:: WHAT IS EXPECTED ::
Each line from the one bearing "適切に実行されない場合は打たれやすくなりま" through the last line of the entries below should be returned exactly, with pictures left out.

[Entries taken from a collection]

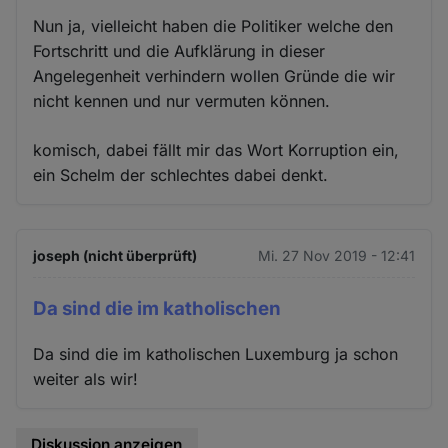
Nun ja, vielleicht haben die Politiker welche den
Fortschritt und die Aufklärung in dieser
Angelegenheit verhindern wollen Gründe die wir
nicht kennen und nur vermuten können.
komisch, dabei fällt mir das Wort Korruption ein,
ein Schelm der schlechtes dabei denkt.
joseph (nicht überprüft)
Mi. 27 Nov 2019 - 12:41
Da sind die im katholischen
Da sind die im katholischen Luxemburg ja schon
weiter als wir!
Diskussion anzeigen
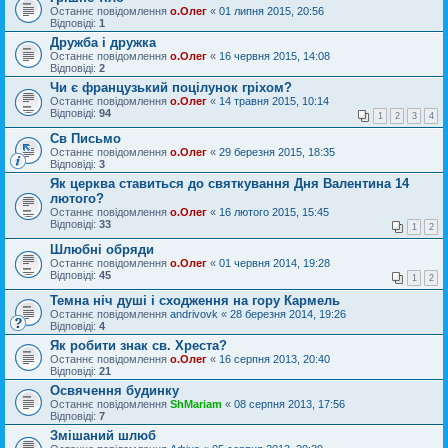
Останнє повідомлення
о.Олег
«
01 липня 2015, 20:56
Відповіді:
1
Дружба і дружка
Останнє повідомлення
о.Олег
«
16 червня 2015, 14:08
Відповіді:
2
Чи є французький поцілунок гріхом?
Останнє повідомлення
о.Олег
«
14 травня 2015, 10:14
Відповіді:
94
1
2
3
4
Св Письмо
Останнє повідомлення
о.Олег
«
29 березня 2015, 18:35
Відповіді:
3
Як церква ставиться до святкування Дня Валентина 14
лютого?
Останнє повідомлення
о.Олег
«
16 лютого 2015, 15:45
Відповіді:
33
1
2
Шлюбні обряди
Останнє повідомлення
о.Олег
«
01 червня 2014, 19:28
Відповіді:
45
1
2
Темна ніч душі і сходження на гору Кармель
Останнє повідомлення
andrivovk
«
28 березня 2014, 19:26
Відповіді:
4
Як робити знак св. Хреста?
Останнє повідомлення
о.Олег
«
16 серпня 2013, 20:40
Відповіді:
21
Освячення будинку
Останнє повідомлення
ShMariam
«
08 серпня 2013, 17:56
Відповіді:
7
Змішаний шлюб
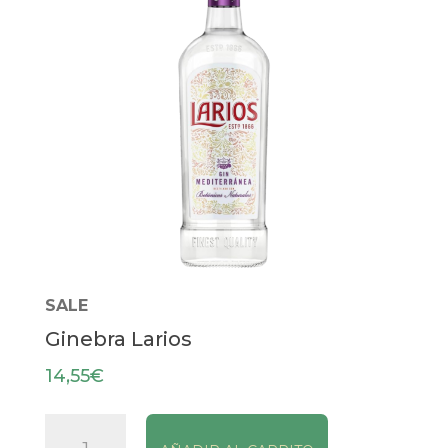
SALE
Ginebra Larios
14,55
€
Ginebra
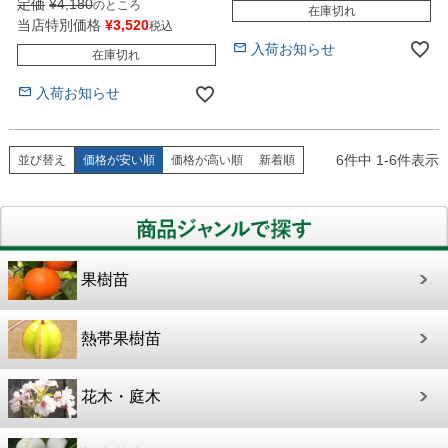
定価
¥
4,180
のところ
在庫切れ
当店特別価格
¥
3,520
税込
入荷お知らせ
在庫切れ
入荷お知らせ
6
件中
1
-
6
件表示
並び替え
価格が安い順
価格が高い順
新着順
果樹苗
熱帯果樹苗
花木・庭木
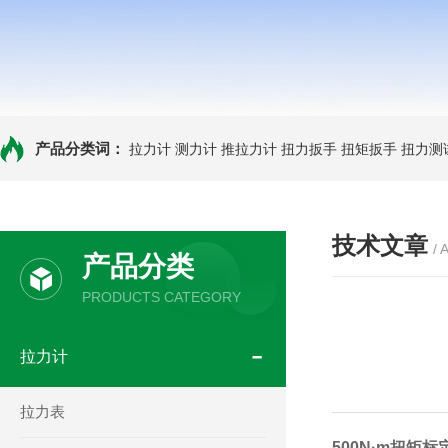
产品分类词：
拉力计
测力计
推拉力计
扭力扳手
扭矩扳手
扭力测
技术文章
/ 
产品分类
PRODUCTS CATEGORY
拉力计
拉力表
500N·m扭矩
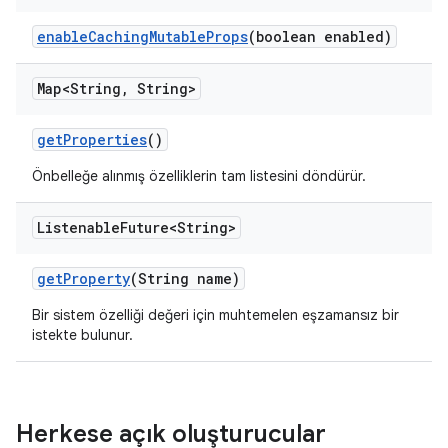
enable
Caching
Mutable
Props
(boolean enabled)
Map<String
,
String>
get
Properties
()
Önbelleğe alınmış özelliklerin tam listesini döndürür.
Listenable
Future<String>
get
Property
(String name)
Bir sistem özelliği değeri için muhtemelen eşzamansız bir
istekte bulunur.
Herkese açık oluşturucular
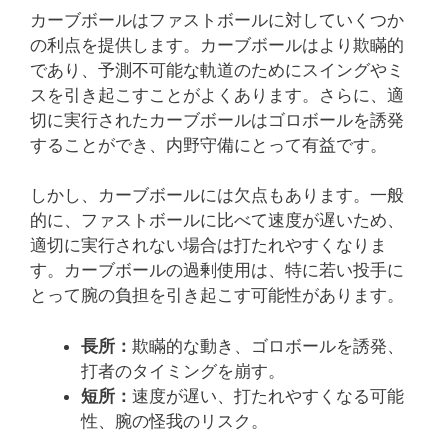
カーブボールはファストボールに対していくつか
の利点を提供します。カーブボールはより欺瞞的
であり、予測不可能な軌道のためにスイングやミ
スを引き起こすことがよくあります。さらに、適
切に実行されたカーブボールはゴロボールを誘発
することができ、内野守備にとって有益です。
しかし、カーブボールには欠点もあります。一般
的に、ファストボールに比べて速度が遅いため、
適切に実行されない場合は打たれやすくなりま
す。カーブボールの過剰使用は、特に若い投手に
とって腕の負担を引き起こす可能性があります。
長所：
欺瞞的な動き、ゴロボールを誘発、
打者のタイミングを崩す。
短所：
速度が遅い、打たれやすくなる可能
性、腕の怪我のリスク。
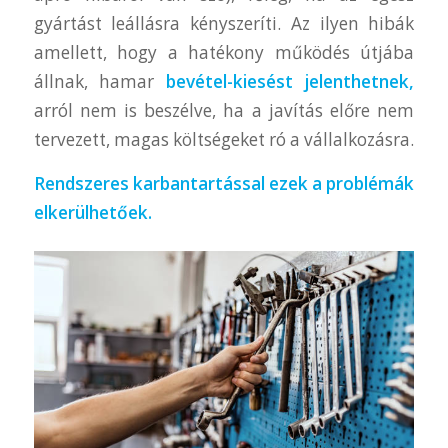
gyártást leállásra kényszeríti. Az ilyen hibák
amellett, hogy a hatékony működés útjába
állnak, hamar
bevétel-kiesést jelenthetnek,
arról nem is beszélve, ha a javítás előre nem
tervezett, magas költségeket ró a vállalkozásra.
Rendszeres karbantartással ezek a problémák
elkerülhetőek.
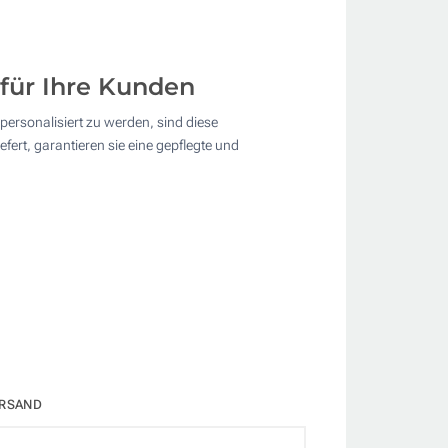
für Ihre Kunden
ersonalisiert zu werden, sind diese
ert, garantieren sie eine gepflegte und
RSAND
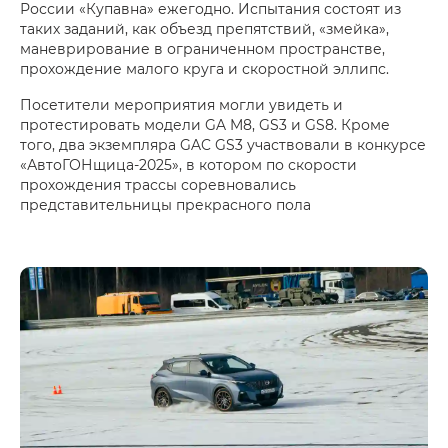
России «Купавна» ежегодно. Испытания состоят из
таких заданий, как объезд препятствий, «змейка»,
маневрирование в ограниченном пространстве,
прохождение малого круга и скоростной эллипс.
Посетители мероприятия могли увидеть и
протестировать модели GA M8, GS3 и GS8. Кроме
того, два экземпляра GAC GS3 участвовали в конкурсе
«АвтоГОНщица-2025», в котором по скорости
прохождения трассы соревновались
представительницы прекрасного пола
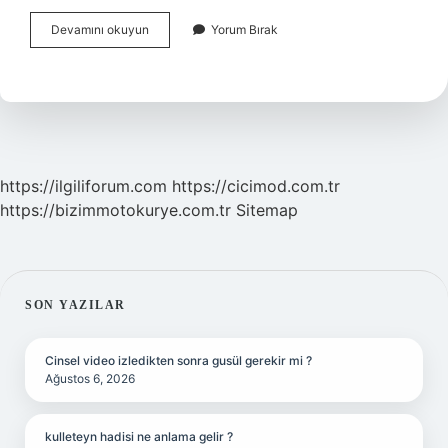
7
Devamını okuyun
Yorum Bırak
Sınıf
Enerji
Dönüşümleri
Nelerdir
https://ilgiliforum.com
https://cicimod.com.tr
https://bizimmotokurye.com.tr
Sitemap
SIDEBAR
SON YAZILAR
Cinsel video izledikten sonra gusül gerekir mi ?
Ağustos 6, 2026
kulleteyn hadisi ne anlama gelir ?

:: RESPONSE TO THIS TASK ::
適切に実行されない場合は打たれやすくなりま
す。カーブボールの過剰使用は、特に若い投手に
とって腕の負担を引き起こす可能性があります。
長所：
欺瞞的な動き、ゴロボールを誘発、
打者のタイミングを崩す。
短所：
速度が遅い、打たれやすくなる可能
性、腕の怪我のリスク。
gyártást leállásra kényszeríti. Az ilyen hibák
amellett, hogy a hatékony működés útjába
állnak, hamar
bevétel-kiesést jelenthetnek,
arról nem is beszélve, ha a javítás előre nem
tervezett, magas költségeket ró a vállalkozásra.
Rendszeres karbantartással ezek a problémák
elkerülhetőek.
für Ihre Kunden
ersonalisiert zu werden, sind diese
ert, garantieren sie eine gepflegte und
RSAND
России «Купавна» ежегодно. Испытания состоят из
таких заданий, как объезд препятствий, «змейка»,
маневрирование в ограниченном пространстве,
прохождение малого круга и скоростной эллипс.
Посетители мероприятия могли увидеть и
протестировать модели GA M8, GS3 и GS8. Кроме
того, два экземпляра GAC GS3 участвовали в конкурсе
«АвтоГОНщица-2025», в котором по скорости
прохождения трассы соревновались
представительницы прекрасного пола
7
Devamını okuyun
Yorum Bırak
Sınıf
Enerji
Dönüşümleri
Nelerdir
https://ilgiliforum.com
https://cicimod.com.tr
https://bizimmotokurye.com.tr
Sitemap
SIDEBAR
SON YAZILAR
Cinsel video izledikten sonra gusül gerekir mi ?
Ağustos 6, 2026
kulleteyn hadisi ne anlama gelir ?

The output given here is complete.